Since then, Mr. Fordjour has flourished. Now 45, he is widely recognized as a major talent whose work has been heralded by collectors and by institutions like the Whitney Museum of American Art. His composition “Half Mast” at the Whitney was a billboard mural that the museum said reflected “the current national reckoning with mass shootings.” He now has representation from three large galleries in New York, London and Los Angeles.
Mr. Blumenthal said in an interview that his relationship with Mr. Fordjour was more than artist and dealer, that it was one of friendship and moral support in which he said he had a large role in pushing the artist to be ambitious, though the artistic talent was Mr. Fordjour’s alone.
“We spoke constantly,” he said.
He contends their email exchange formalized a strict agreement to sell the 20 works and that his view is bolstered by text messages they shared in which he said Mr. Fordjour acknowledged that the paintings had been sold to him, not consigned.
“The 2014 agreement which was written up by Fordjour,” Mr. Blumenthal’s lawyer, Mr. Seidenfeld, said in a statement “and agreed to by our client, was a sale agreement which Fordjour confirmed, in writing, many times after the fact. I cannot begin to tell you how saddened Robert Blumenthal is by Derek’s absolute failure of character.”
Mr. Fordjour declined to be interviewed but in his court papers and statements he suggests Mr. Blumenthal exaggerated the significance of his influence. His court filings said he had already been gaining wider recognition, recording higher prices and working with other gallerists and that he had other shows planned at the time of the agreement.
“Robert Blumenthal is part of my story,” Mr. Fordjour said in a statement, “but any success I enjoy today is the result of a great many people offering various forms of support.”
In his court papers, the artist said he was canceling the agreement with Mr. Blumenthal, which consisted, the papers state, of only a promise to consign work to the gallery for sale to others. He argues that the $20,000 he received was an advance on the future sales and he has demanded that Mr. Blumenthal return the works still not sold or any money he made from them.
(The gallery would not disclose how many have been sold or at what price.)
“Success often breeds resentment,” Mr. Fordjour’s lawyer, Ms. Shah, wrote in the filing, “and there is usually someone who believes they have received less credit than they deserve. In this case, that someone is Robert Blumenthal.”

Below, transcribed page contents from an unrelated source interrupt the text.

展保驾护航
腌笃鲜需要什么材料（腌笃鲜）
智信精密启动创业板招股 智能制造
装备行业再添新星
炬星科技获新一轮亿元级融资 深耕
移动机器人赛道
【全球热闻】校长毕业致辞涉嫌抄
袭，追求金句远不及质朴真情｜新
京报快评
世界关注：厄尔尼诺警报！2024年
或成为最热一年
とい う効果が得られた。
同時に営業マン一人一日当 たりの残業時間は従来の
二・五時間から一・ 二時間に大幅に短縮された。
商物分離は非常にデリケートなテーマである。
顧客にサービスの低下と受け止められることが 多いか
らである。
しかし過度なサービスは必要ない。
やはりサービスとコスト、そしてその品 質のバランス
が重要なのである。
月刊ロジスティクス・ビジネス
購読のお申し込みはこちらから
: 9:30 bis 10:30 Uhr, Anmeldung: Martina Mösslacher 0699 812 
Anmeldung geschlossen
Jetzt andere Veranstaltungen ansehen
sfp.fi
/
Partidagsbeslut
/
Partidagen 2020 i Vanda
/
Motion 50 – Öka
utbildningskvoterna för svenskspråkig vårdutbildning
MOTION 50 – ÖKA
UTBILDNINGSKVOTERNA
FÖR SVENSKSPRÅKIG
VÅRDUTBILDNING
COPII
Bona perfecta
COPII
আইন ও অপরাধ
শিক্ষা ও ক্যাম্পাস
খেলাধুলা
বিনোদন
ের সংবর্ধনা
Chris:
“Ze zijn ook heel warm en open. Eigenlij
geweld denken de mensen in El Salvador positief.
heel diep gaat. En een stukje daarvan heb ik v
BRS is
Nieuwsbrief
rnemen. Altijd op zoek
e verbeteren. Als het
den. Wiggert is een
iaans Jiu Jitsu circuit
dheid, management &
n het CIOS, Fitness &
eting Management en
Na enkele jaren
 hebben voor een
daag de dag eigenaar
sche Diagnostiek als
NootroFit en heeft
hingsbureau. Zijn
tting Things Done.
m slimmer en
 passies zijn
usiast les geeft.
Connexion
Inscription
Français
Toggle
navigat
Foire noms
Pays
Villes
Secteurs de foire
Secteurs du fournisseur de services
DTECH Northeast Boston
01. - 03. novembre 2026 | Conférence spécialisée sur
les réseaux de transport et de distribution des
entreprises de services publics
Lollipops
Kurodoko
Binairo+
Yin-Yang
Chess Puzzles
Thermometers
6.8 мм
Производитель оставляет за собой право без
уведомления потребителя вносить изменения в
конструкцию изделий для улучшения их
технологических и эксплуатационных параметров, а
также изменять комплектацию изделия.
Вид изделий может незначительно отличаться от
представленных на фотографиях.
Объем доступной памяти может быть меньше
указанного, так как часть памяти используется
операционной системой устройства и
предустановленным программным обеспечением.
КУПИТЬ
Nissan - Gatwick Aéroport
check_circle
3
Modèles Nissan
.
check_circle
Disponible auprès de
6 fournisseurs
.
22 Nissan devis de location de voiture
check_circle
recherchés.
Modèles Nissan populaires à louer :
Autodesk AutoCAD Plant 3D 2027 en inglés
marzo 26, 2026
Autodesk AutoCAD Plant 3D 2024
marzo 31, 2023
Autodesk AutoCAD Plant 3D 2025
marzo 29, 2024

The key question for the court will be what to make of the email from 2014. Mr. Fordjour’s filing argues that a section of the New York state law assumes that a contract between dealer and artist is a consignment agreement unless clearly stated otherwise.
But Ted Poretz, an art law attorney at Zukerman Gore Brandeis & Crossman, who has litigated this section of the law, said the court would be likely to look at whether the email contains language typical of a consignment agreement. “Where is the language that shows the art is going to be sold on commission, as the statute requires, or where the works will be exhibited?” he said.
The larger question, of what sort of credit gallerists deserve for the ascension of the artists they champion, may well remain unanswered by the court.
“How do you get success?” said Mr. Poretz. “Is it timing, luck, skill, and how does a good gallerist shape an artist’s career? How do you break through? That’s an interesting story.”